鍼治療が慢性疼痛患者の睡眠を改善 - アメリカ
「鍼治療は、慢性疼痛のあるがんサバイバーの睡眠を改善することが可能」という記事が、アメリカのがん患者・生存者・その介護者を対象にした雑誌「CURE Media Group」のオンラインサイトに掲載されています。
日本人が一生のうちにがんと診断される確率は「がん情報サービス」2019年データによると、男性65.5%、女性51.2%とのことです。
「がんは2人に1人」という表現は、テレビや各種メディア等でよく目にします。
治療の進歩もあり日本では、がんサバイバーの生存率は高くなってきていて、相対5年(2010~2014年)の生存率は約69%です。(全国がんセンター協議会の生存率共同調査2023年5月集計)
「がんサバイバー」とは、がんの治癒をした人やがんの診断を受けた時から死を迎えるまでの全ての段階にある人のことを言います。
サバイバーは、「生存者」というより、「がんの経験者」ということです。
また、「がんサバイバーシップ」は、診断時から命の終わりまで、がんとともに自分らしく生きることを意味しています。
QOL生活の質の向上を大事にしているということですね。
しかし生存率が上がっても、がんサバイバーが抱えている問題はさまざまなものがあるようです。

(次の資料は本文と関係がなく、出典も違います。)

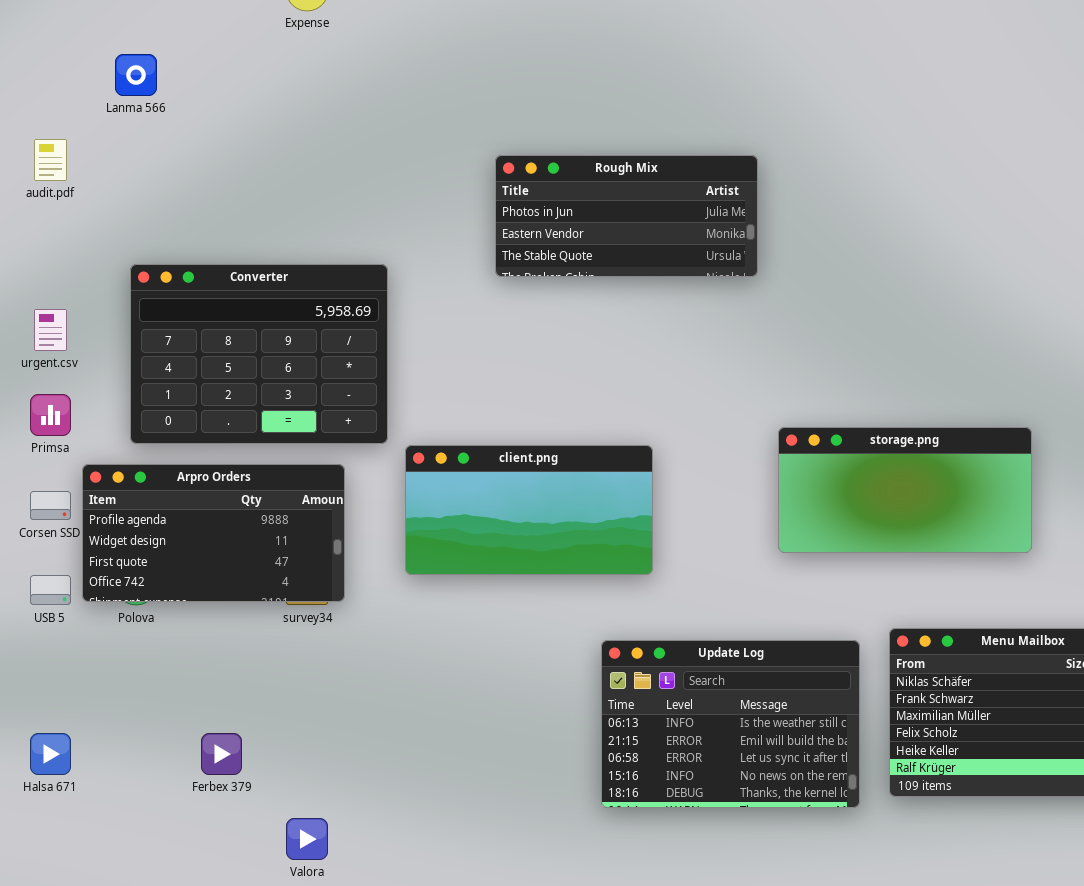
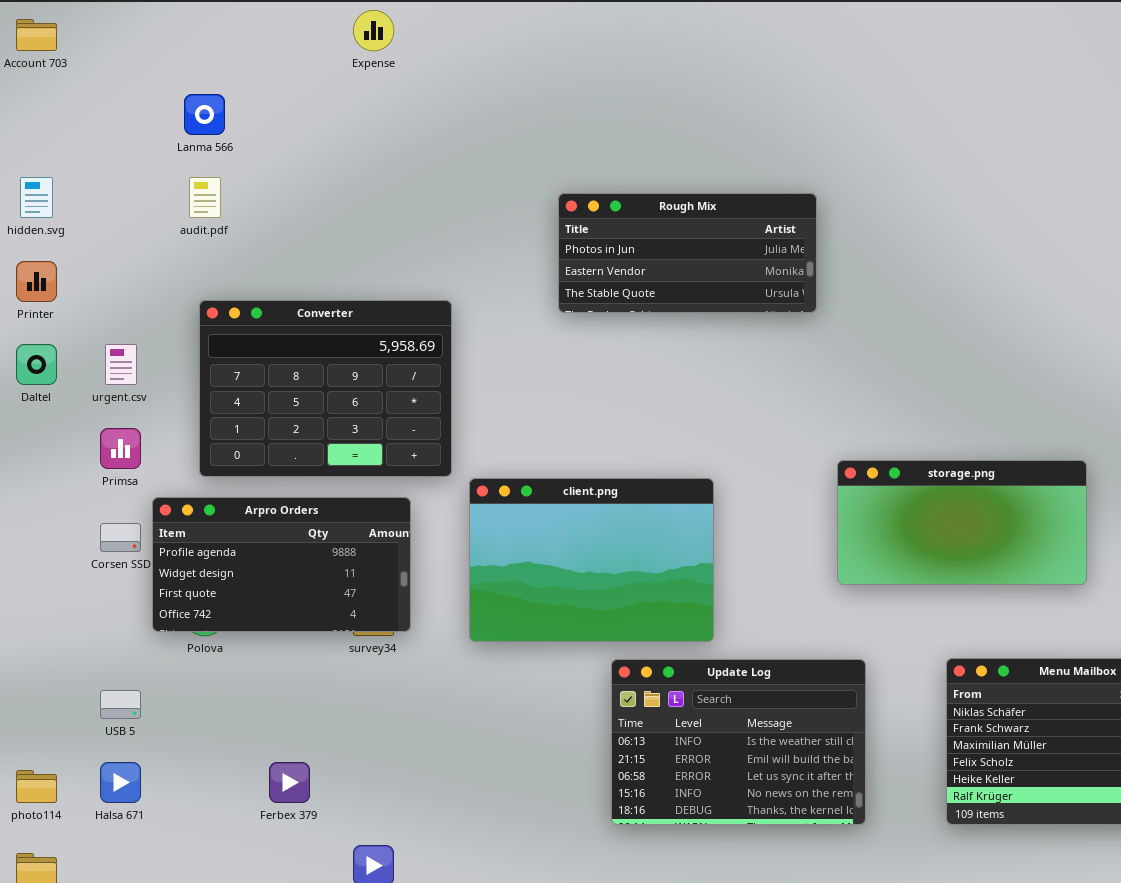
audit.pdf: [34,139,67,181] -> [189,177,221,218], moved
client.png: [405,445,653,575] -> [469,478,714,642], resized
USB 5: [30,575,71,605] -> [100,690,141,719], moved
Update Log: [601,640,860,808] -> [611,659,866,825], moved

症状で見ると、<痛み・食欲不振・だるさ(つかれ)・眠気・吐き気・口の渇き・睡眠障害・悲しい気持ち・ストレス・嘔吐・息切れ・しびれやピリピリ痛む感じ・もの忘れ>など様々です。
今回の記事では、睡眠障害は「がんサバイバーの60%に共通する症状である」とされ、次のように述べています。
・最近の研究では、睡眠障害と慢性疼痛を併発するがんサバイバーの睡眠の質を、鍼治療が改善することが示されている
・鍼治療は疼痛管理の他の非薬理学的方法を先導する可能性がある
鍼治療を受けた参加者の40%以上が、睡眠の質の改善を認めたとのことです。
多くのアメリカ人が、睡眠薬を飲んでいるそうです。
鍼治療は、睡眠の質を改善する可能性があります。
鍼治療を受けている治療の間に、眠ってしまうこともよくあることです。
これは痛みが緩和され筋緊張が和らいで気血の巡りも良くなるからと考えられます。
睡眠の問題は薬を使って改善する方法が一般的ですが、薬を使わなくても改善される治療法があるのは大変良いことです。
今後もますます鍼灸治療の活躍の場が広がることが示唆されます。